Indonesia menghadapi tantangan besar dalam upaya eliminasi Tuberkulosis (TBC). Dengan lebih dari 1 juta kasus dan 125.000 kematian setiap tahunnya, TBC menjadi ancaman kesehatan serius masyarakat. Saat ini, Indonesia menempati peringkat kedua kasus TBC terbanyak di dunia, dengan beberapa provinsi di Jawa, Sumatera Utara, dan Sulawesi Selatan sebagai penyumbang kasus tertinggi, masing-masing mencatat lebih dari 40.000 kasus. Direktur Penyakit Menular Kementerian Kesehatan RI, dr. Ina Agustina, menegaskan pentingnya akselerasi program penanggulangan TBC secara menyeluruh. “Setiap jam, 14 orang meninggal karena TBC di Indonesia. Kita harus bergerak bersama. Jika tidak dimulai sekarang, target eliminasi 2030 akan sulit tercapai,” ujar dr. Ina dalam temu media yang digelar pada Senin, (24/3/2025).
Pada 2024, Indonesia telah mencatatkan 889 ribu notifikasi kasus TBC. Namun, pencapaian inisiasi pengobatan TBC sensitif obat (SO) masih berada di angka 81%, di bawah target 90%. Sementara itu, keberhasilan pengobatan TBC resisten obat (RO) baru mencapai 58%, jauh dari target 80%.
Untuk mempercepat eliminasi TBC, Kementerian Kesehatan menerapkan enam strategi utama, termasuk penguatan promosi dan pencegahan, pemanfaatan teknologi, serta integrasi data dengan rumah sakit dan Puskesmas. “Kami terus memperkuat penemuan kasus dengan pemanfaatan teknologi seperti X-ray portable, Tes Cepat Molekuler, dan PCR, serta memberikan insentif dan SKP bagi tenaga kesehatan yang terlibat,” jelas dr. Ina. Inovasi lainnya mencakup e-learning TBC yang telah diakses lebih dari 491.000 tenaga kesehatan serta penerapan sertifikat kesembuhan otomatis bagi pasien.

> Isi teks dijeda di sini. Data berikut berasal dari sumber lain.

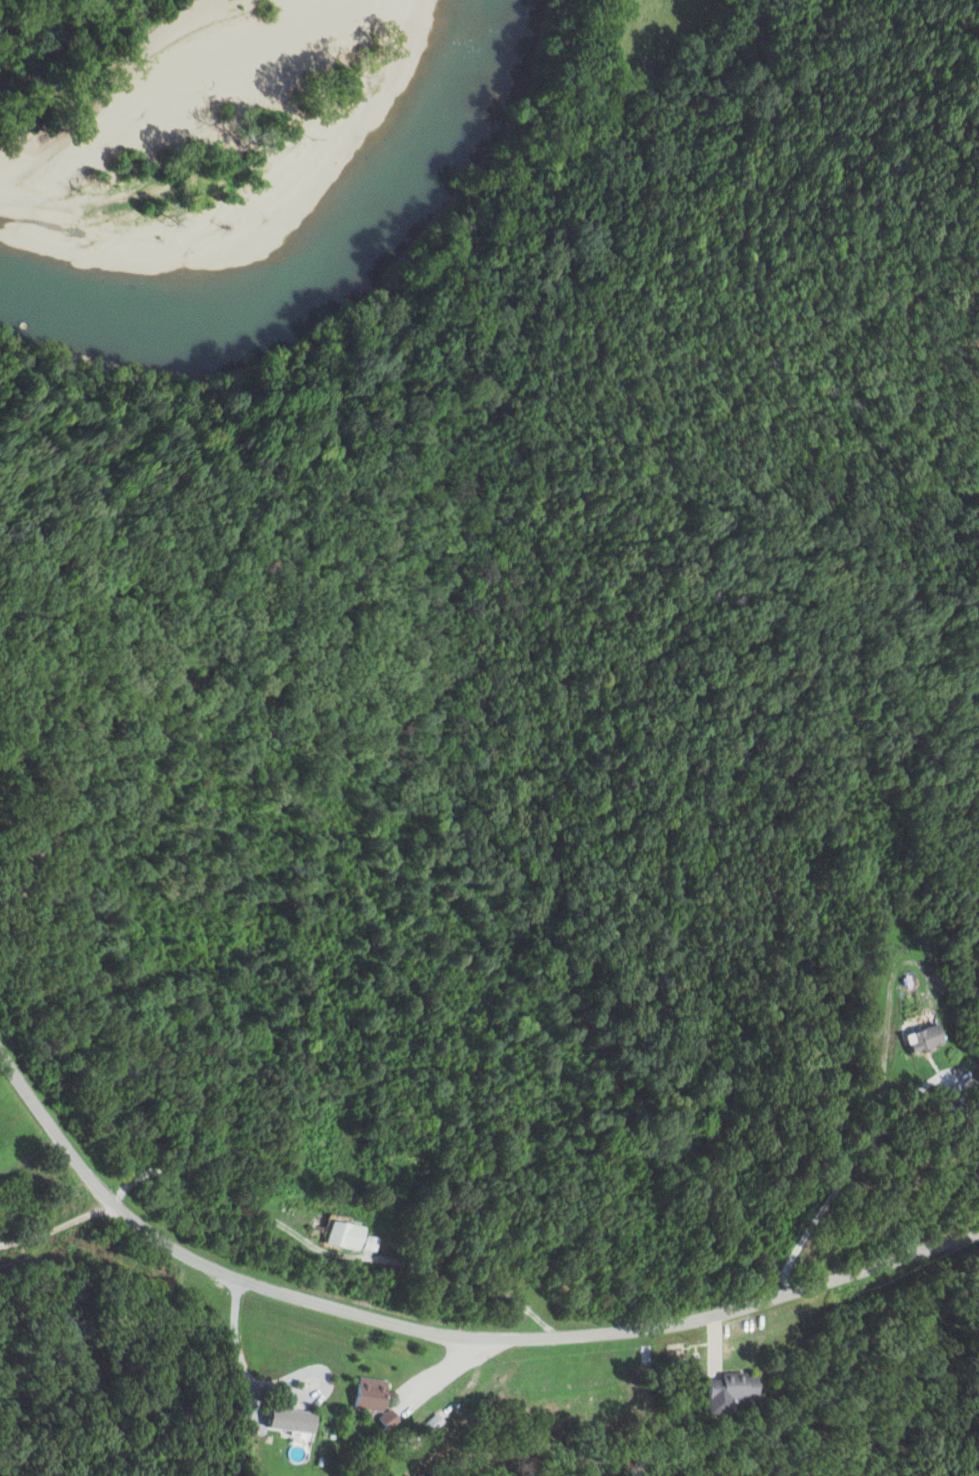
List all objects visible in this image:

Pemerintah juga memperkuat keterlibatan lintas sektor dengan mendorong pembentukan Tim Percepatan Penanggulangan TBC (TP2TB) sebagaimana amanah dari Perpres No. 67 tahun 2021 tentang Penanggulangan Tuberkulosis. Saat ini TP2TB di 21 provinsi dan 142 kabupaten/kota. Kolaborasi dengan kementerian/lembaga, komunitas, media, serta pemanfaatan dana desa menjadi bagian penting dalam upaya ini. “Eliminasi TBC bukan hanya tanggung jawab sektor kesehatan. Kita butuh keterlibatan semua pihak, termasuk pemerintah daerah, organisasi profesi, komunitas, dan media,” tambah dr. Ina.
Peran Pemerintah Daerah dalam Eliminasi TBC sejalan dengan upaya tersebut, Kementerian Dalam Negeri mendorong komitmen pemerintah dalam menurunkan kasus TBC sebesar 50% dalam lima tahun melalui Program Quick Win. Program ini mencakup pemeriksaan kesehatan gratis serta penurunan jumlah kasus secara signifikan. “Pemerintah daerah memiliki peran strategis dalam kebijakan penanggulangan TBC. Kami mendorong agar setiap daerah dapat menyesuaikan perencanaan dan anggarannya untuk mengatasi masalah ini. Jangan sampai keterbatasan anggaran menjadi kendala,” tegas Dr. Chaerul.
WHO menetapkan target eliminasi TBC dengan menurunkan insidensinya menjadi kurang dari 1 kasus per 1 juta penduduk pada tahun 2050. Untuk mencapai target ini, diperlukan berbagai strategi, salah satunya pengembangan dan adopsi vaksin yang lebih baik untuk pencegahan TBC. Prof. Erlina selaku peneliti utama nasional vaksin TBC mengatakan, upaya untuk mengembangkan vaksin yang lebih efektif harus didukung oleh berbagai pihak, termasuk pemerintah, tenaga kesehatan, peneliti, serta masyarakat luas. Vaksin M72/AS01E memberikan harapan baru dalam pencegahan TBC, sehingga memerlukan waktu dan dukungan agar dapat tersedia untuk masyarakat yang membutuhkan.
Dalam momentum Hari TBC Sedunia, komunitas mengajak seluruh elemen masyarakat, pemerintah, mitra pembangunan, sektor swasta, hingga individu untuk bersatu dalam eliminasi TBC. Dengan kerja sama yang erat, kita dapat mewujudkan target eliminasi TBC pada tahun 2050 dan menciptakan masa depan yang bebas dari penyakit ini.